Das Jugendhilfezentrum Nord, die evangelische Frauenhilfe, die Familienbildungsstätte Tabea, das ev. Familienzentrum Hofstede-Riemke sind hier zu Hause, auch einige Wohnungen gehören dazu. Die Trinitatis-Kita leitet Sabine Giesa: „Wir betreuen aktuell 47 Kinder aus 18 Nationen, sind Schwerpunkt-Kita für Sprache und Integration.“

Das Besondere von Trinitatis aber ist wohl die Ausweisung als „Abendkirche“. „Vor fast zehn Jahren stellten wir fest: Die Vormittags-Gottesdienste werden immer leerer. Zu den bis dahin traditionellen gemeindlichen Gottesdiensten erschienen Sonntag für Sonntag dieselben 30 bis maximal 50 Gottesdienstbesucher. Dann boten wir zusätzlich abends einen Gottesdienst an, und die Resonanz war überwältigend“, erinnert sich Pfarrer Wagner. Zwar ebbte das Interesse wieder leicht ab, doch insgesamt hatte die Gemeinde, die gut 5000 Mitglieder stark ist, mit dieser Initiative Erfolg: „Wir haben im Schnitt 100 bis 200 Besucher“.

Fest verankert, gibt es dabei besondere Veranstaltungsreihen etwa mit Predigern, bekannten Gästen (Special-guests-Abende), unter Glaubens-Schwerpunktthemen. Christoph Wagner: „Es geht auch um alltägliche Dinge wie Job, Familie, Lebensziele.

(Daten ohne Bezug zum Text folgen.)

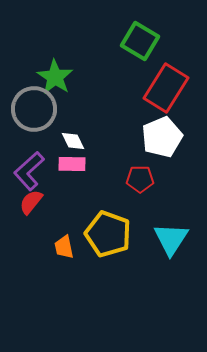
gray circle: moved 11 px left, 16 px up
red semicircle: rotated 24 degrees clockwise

Gottesdienste, die dem Lebensgefühl des modernen Menschen entsprechen, haben auch eine Schnittstelle für den Alltag des Lebens.“

Abendkirche – für viele steht sie vorrangig auch für moderne, zeitgenössische Gospelmusik. Diethelm Lattek leitet die Gesangsformation: „Wir sind eine sehr musikalische Gemeinde, aber niemand sollte Rhythmen à la Sister-Act erwarten“, sagt Wagner, und fügt an: „Vielmehr handelt es sich um groovende Gospel- und Worshipmusik.“ Der moderne Stil der Musik mit eigenen und befreundeten Musikern, Solisten, Chören und Gesangsformationen wurde somit zum „Markenzeichen“ der Abendkirche. In jeder Abendkirche treffen die Besucher nicht nur Gemeindeglieder: „Es kommen auch Leute aus den umliegenden Städten, weil sie die Atmosphäre von Worship und Lobpreis am letzten Sonntag im Monat als motivierend und Kräfte mobilisierend zu schätzen wissen“, betont der Pfarrer.